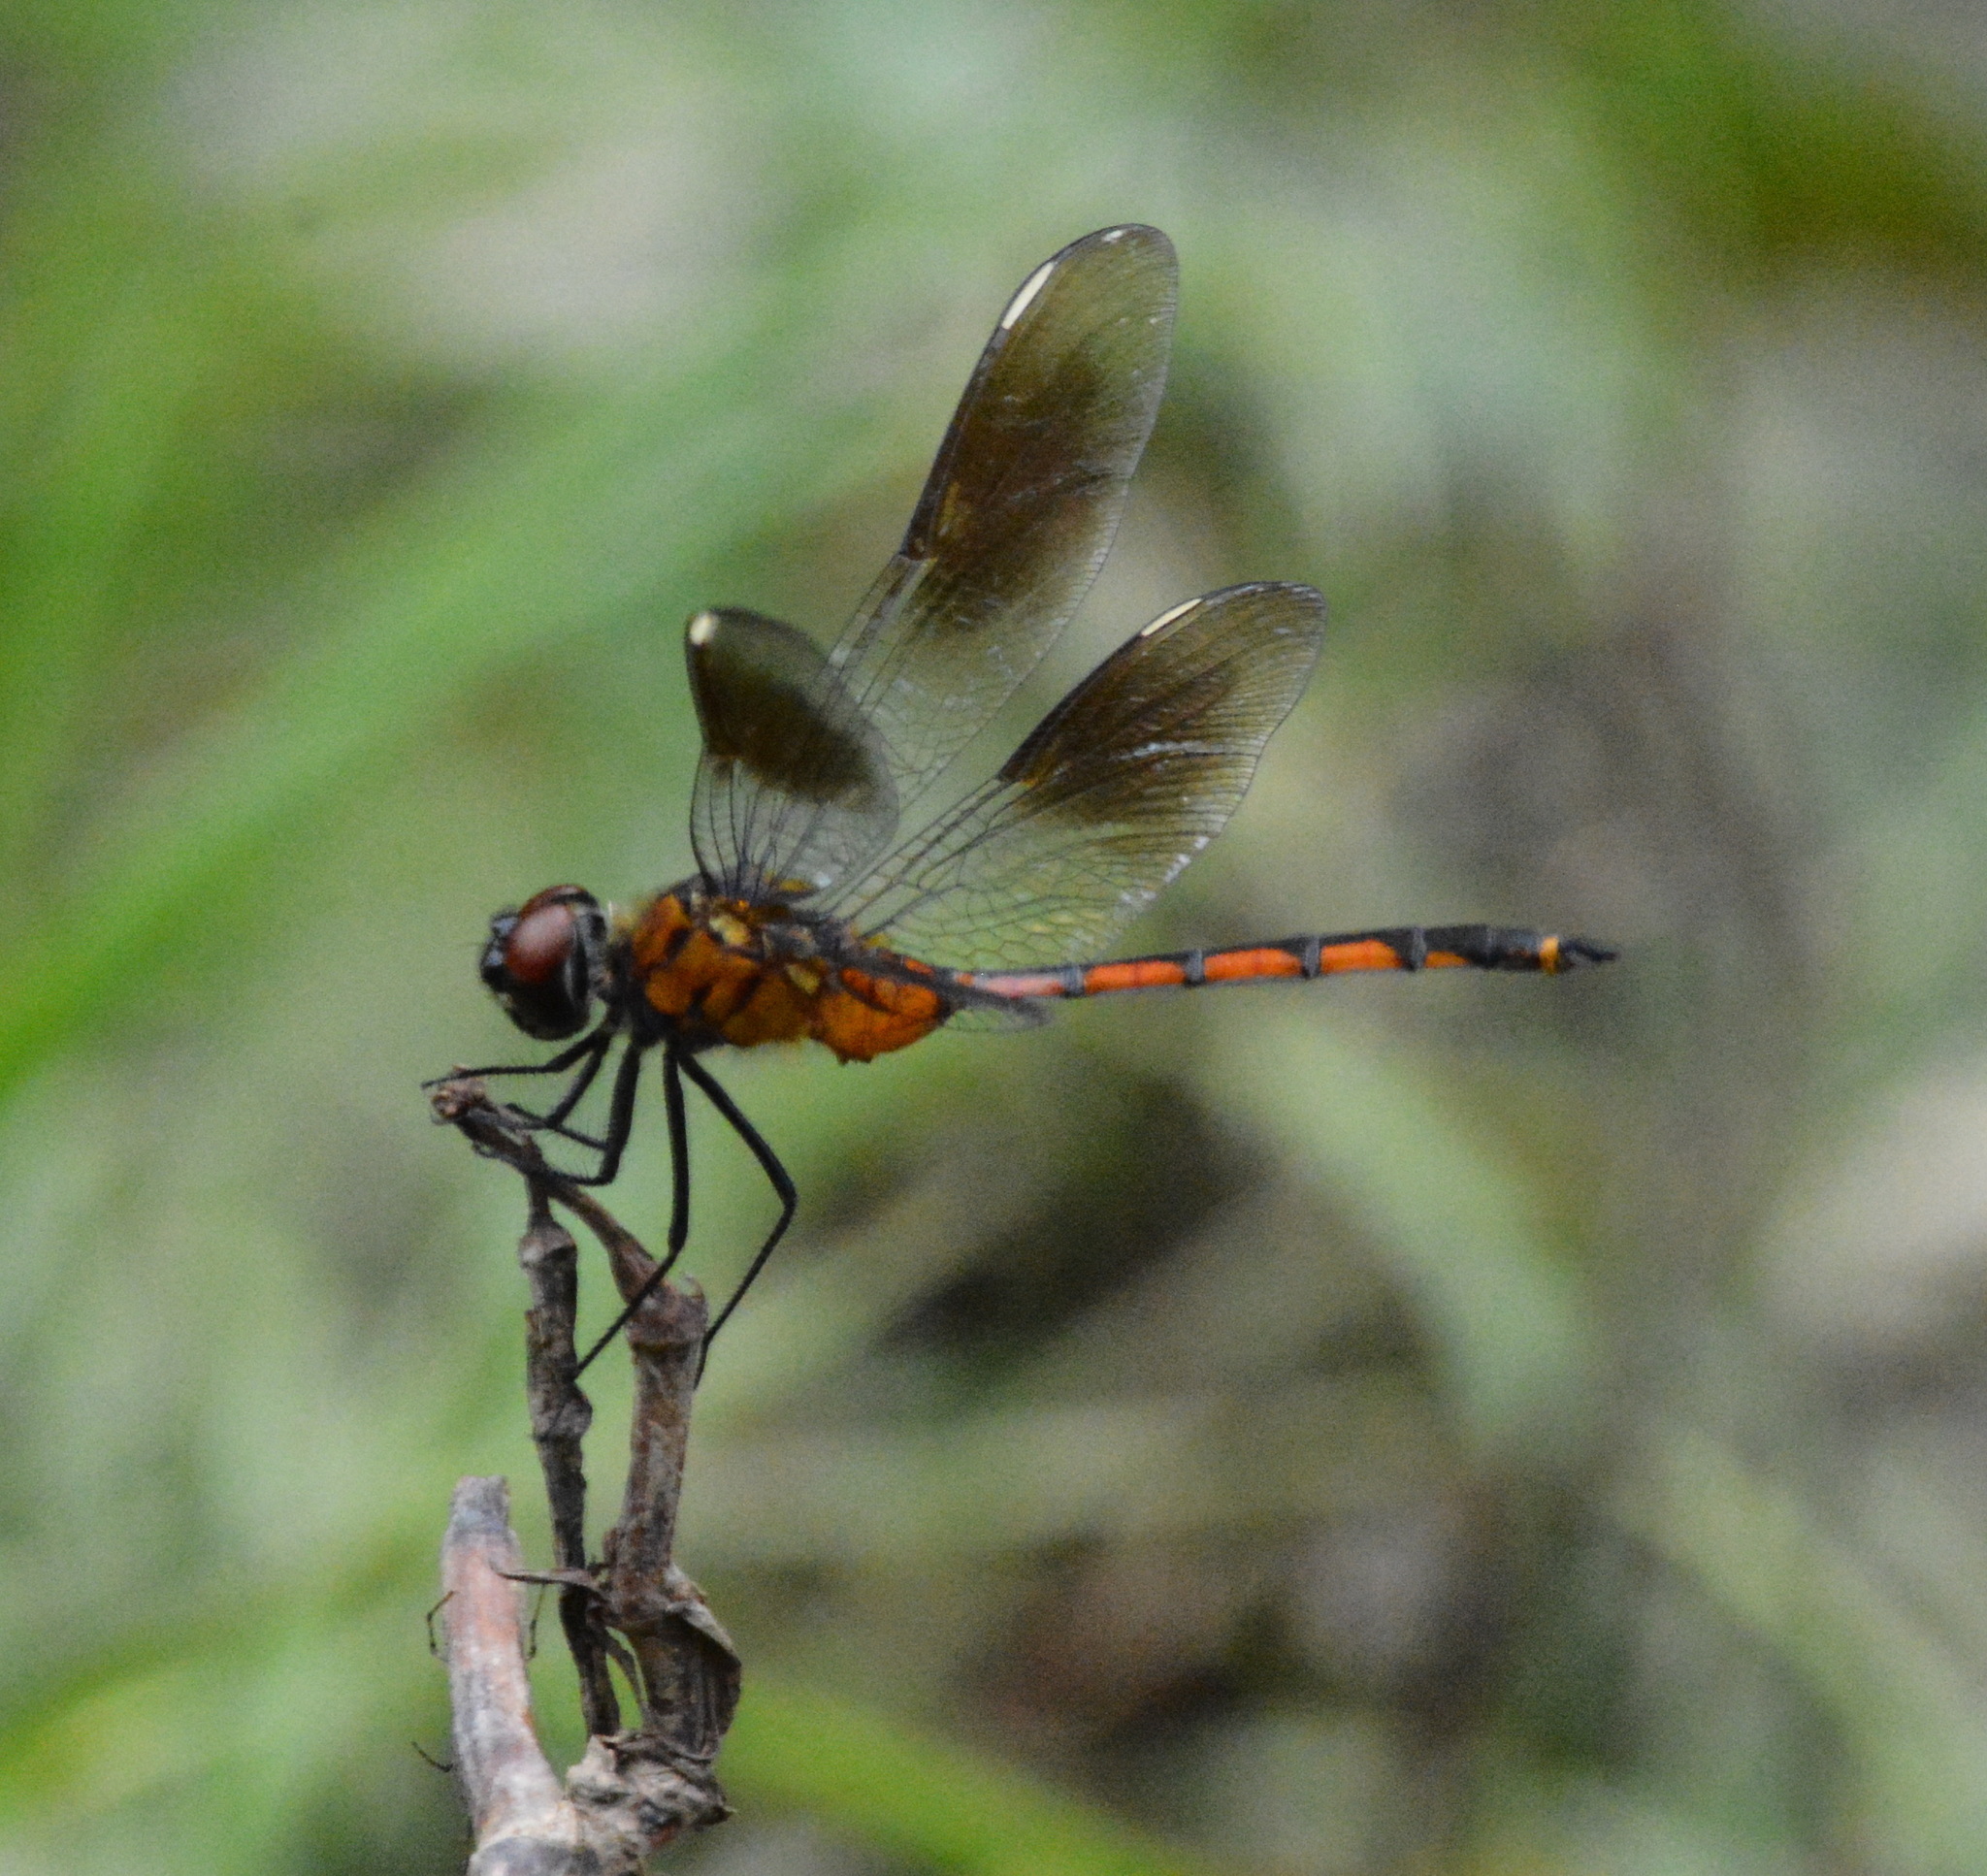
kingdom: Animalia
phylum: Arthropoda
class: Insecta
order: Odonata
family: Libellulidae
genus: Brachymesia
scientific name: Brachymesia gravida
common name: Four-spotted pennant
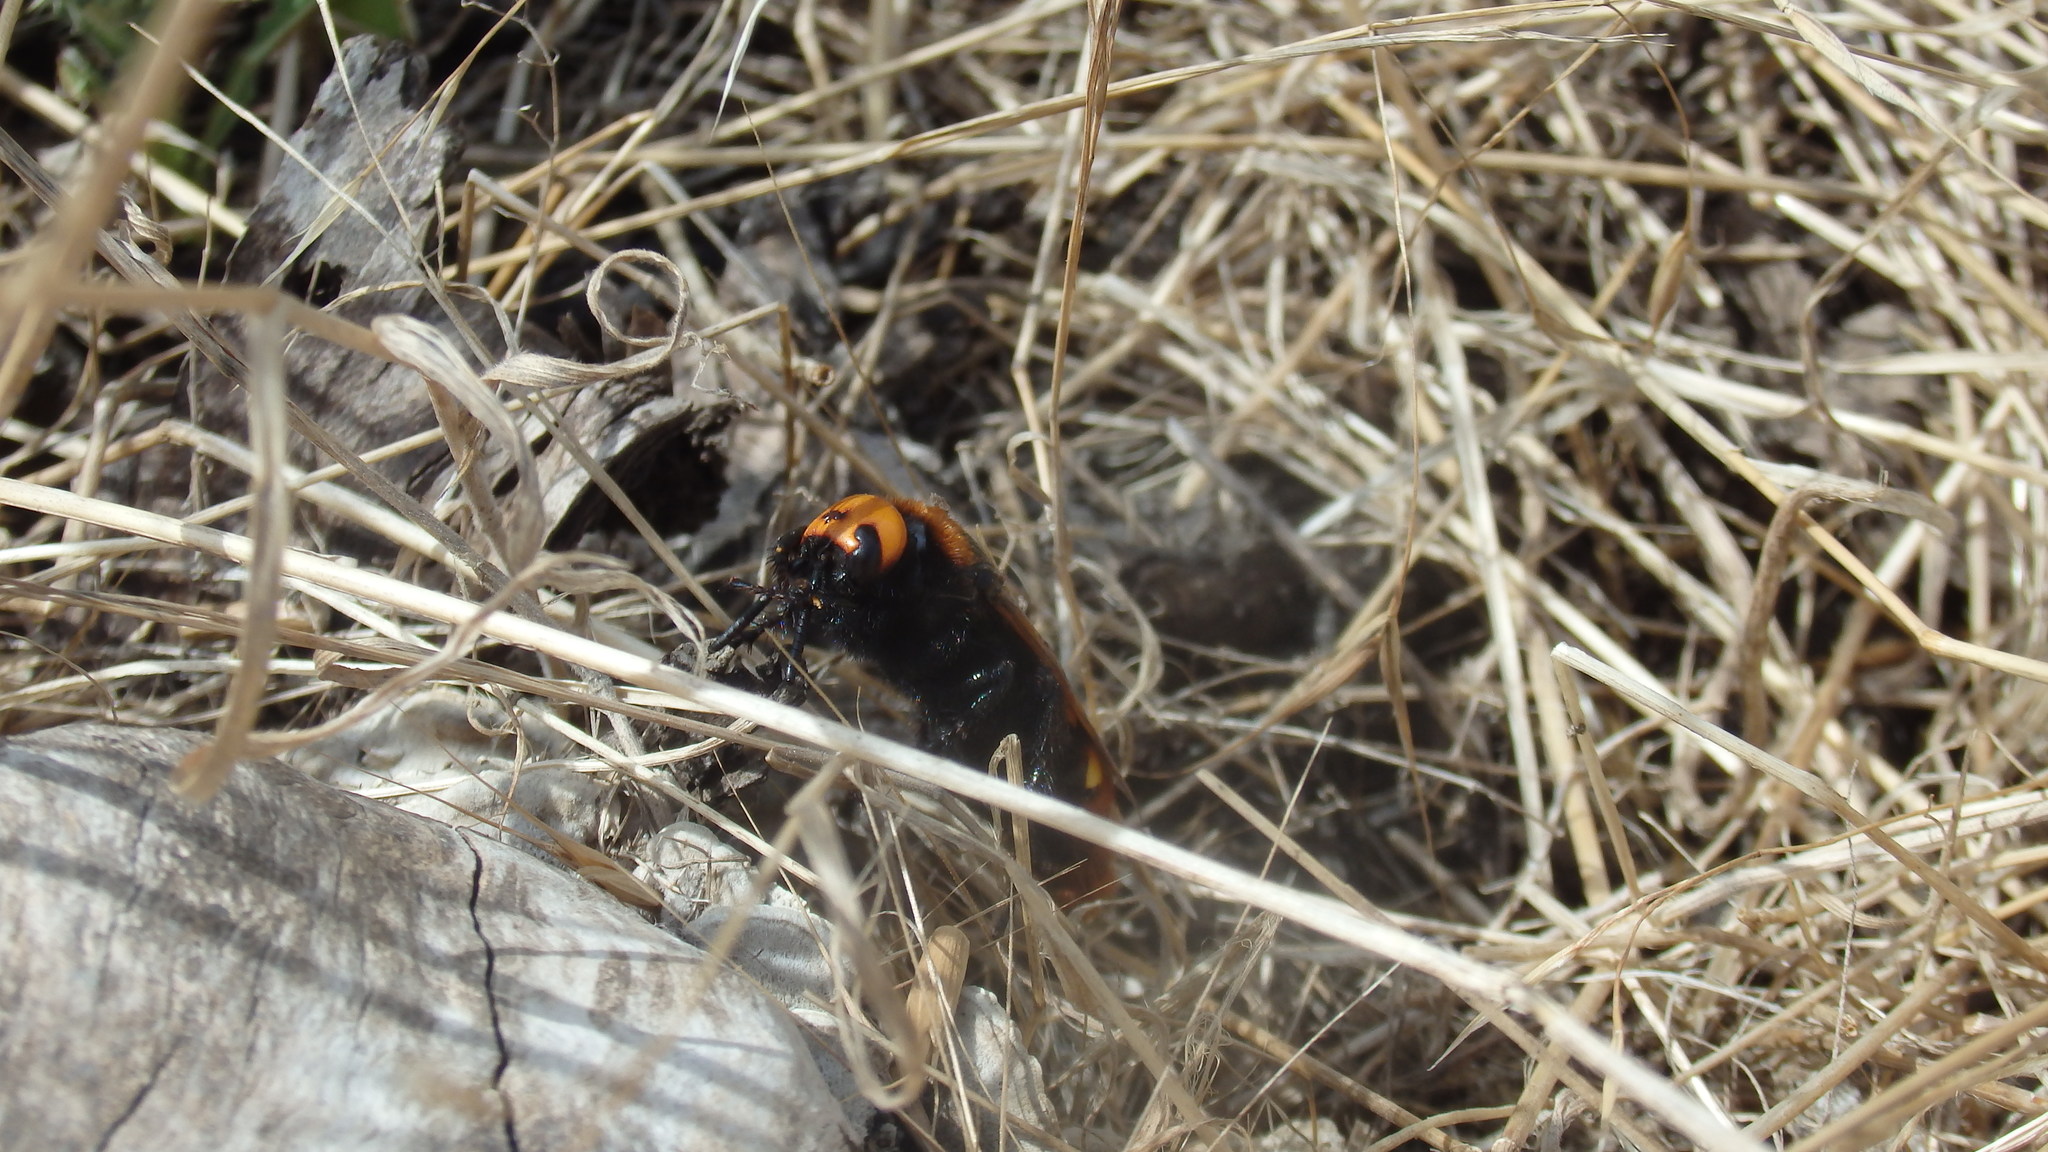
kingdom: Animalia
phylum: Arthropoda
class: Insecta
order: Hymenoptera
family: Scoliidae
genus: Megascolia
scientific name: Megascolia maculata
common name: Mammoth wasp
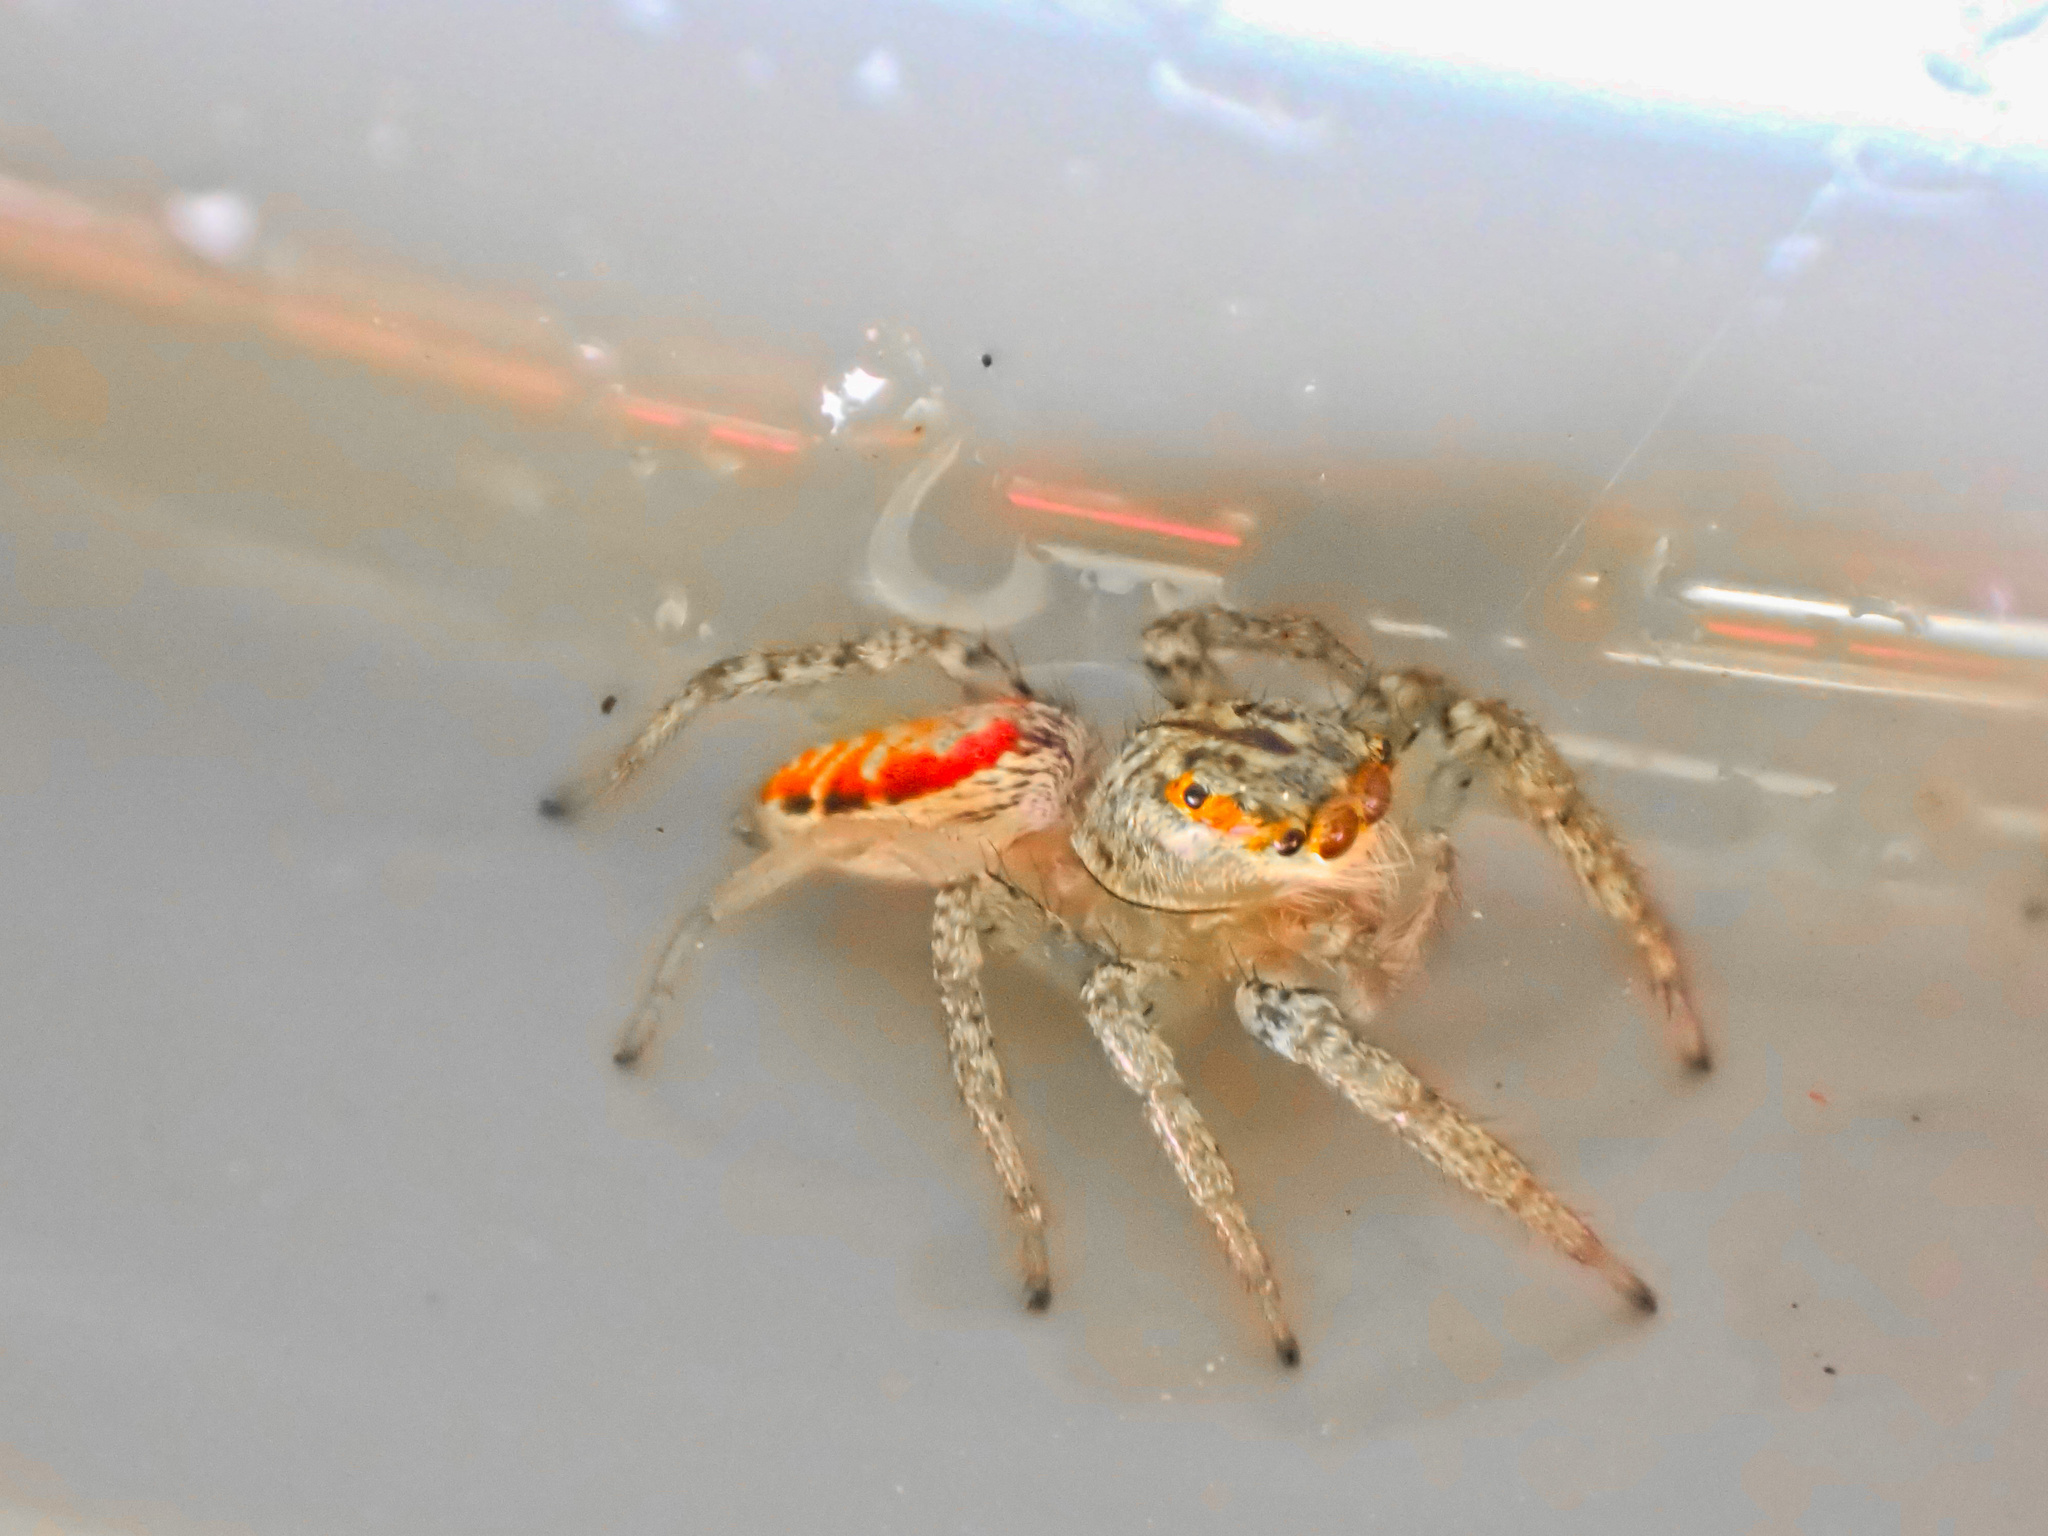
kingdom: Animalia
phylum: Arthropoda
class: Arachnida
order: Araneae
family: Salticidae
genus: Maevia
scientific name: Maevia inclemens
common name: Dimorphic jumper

____

_What is expected:_ Count the lines in the records above that contain the string "name", treating uppercase and lowercase letters as different, and give only the number.

_Answer for the task:_ 6